- Verilen metin -
· · ·

Meseleye bu zaviyeden bakılınca görülecektir ki; hoşgörü, diyalog, herkese karşı saygı, herkesi kendi konumunda kabullenme diyen insanlar aslında Efendimiz'in (sallallahu aleyhi ve sellem) Medine Vesikası'nı bir kere daha seslendirmiş oluyor ve böylece kendi vazifelerini yapıyorlar. Evet, böyle bir yolla gönüllere girmek, Cenab-ı Hakk'ı duyurmak, Efendimizin adını cihanın her yanına ulaştırmak bütün müslümanlar üzerine bir vazifedir. Dolayısıyla, bugün dünyanın değişik ülkelerinde gönüllü kültür elçileri gibi görev yapan insanlar dinin tahmil buyurduğu bu vazifeyi de eda ediyorlar.

· · ·

- Verilen bilgiler -
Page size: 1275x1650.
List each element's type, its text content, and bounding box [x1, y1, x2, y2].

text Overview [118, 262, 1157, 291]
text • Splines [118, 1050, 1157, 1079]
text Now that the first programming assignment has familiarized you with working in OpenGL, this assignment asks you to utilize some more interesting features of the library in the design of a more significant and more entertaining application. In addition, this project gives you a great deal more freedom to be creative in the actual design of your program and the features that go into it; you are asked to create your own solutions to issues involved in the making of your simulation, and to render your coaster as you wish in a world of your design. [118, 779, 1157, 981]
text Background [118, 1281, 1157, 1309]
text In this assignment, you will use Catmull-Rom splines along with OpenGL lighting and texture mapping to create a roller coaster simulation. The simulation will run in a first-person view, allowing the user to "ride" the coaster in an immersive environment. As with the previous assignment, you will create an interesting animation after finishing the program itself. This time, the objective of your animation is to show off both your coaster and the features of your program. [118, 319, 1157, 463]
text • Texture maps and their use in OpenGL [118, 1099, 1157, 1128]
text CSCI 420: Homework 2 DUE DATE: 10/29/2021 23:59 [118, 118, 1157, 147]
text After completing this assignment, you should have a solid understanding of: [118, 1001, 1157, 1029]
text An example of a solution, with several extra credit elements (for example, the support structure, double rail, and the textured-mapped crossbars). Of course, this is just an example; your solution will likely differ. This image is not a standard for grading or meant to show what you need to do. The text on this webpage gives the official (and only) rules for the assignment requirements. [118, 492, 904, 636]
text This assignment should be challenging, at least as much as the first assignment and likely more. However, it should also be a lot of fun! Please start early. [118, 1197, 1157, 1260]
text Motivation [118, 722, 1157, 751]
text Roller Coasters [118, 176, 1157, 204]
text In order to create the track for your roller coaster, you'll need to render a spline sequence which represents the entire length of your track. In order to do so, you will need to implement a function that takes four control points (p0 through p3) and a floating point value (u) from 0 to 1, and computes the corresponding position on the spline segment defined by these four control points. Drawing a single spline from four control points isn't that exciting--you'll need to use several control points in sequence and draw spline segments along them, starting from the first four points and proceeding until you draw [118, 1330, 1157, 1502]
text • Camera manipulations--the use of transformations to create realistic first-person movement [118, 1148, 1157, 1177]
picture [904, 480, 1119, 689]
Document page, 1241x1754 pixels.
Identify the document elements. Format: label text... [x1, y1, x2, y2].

· · ·

- Görevin amacı -
Verilen metne göre hoşgörü, diyalog ve herkese karşı saygı diyen insanlar aslında neyi bir kere daha seslendirmiş oluyor? Bu iş için öğelere ihtiyaç yoktur.

- Yanıt -
Efendimiz'in (sallallahu aleyhi ve sellem) Medine Vesikası'nı.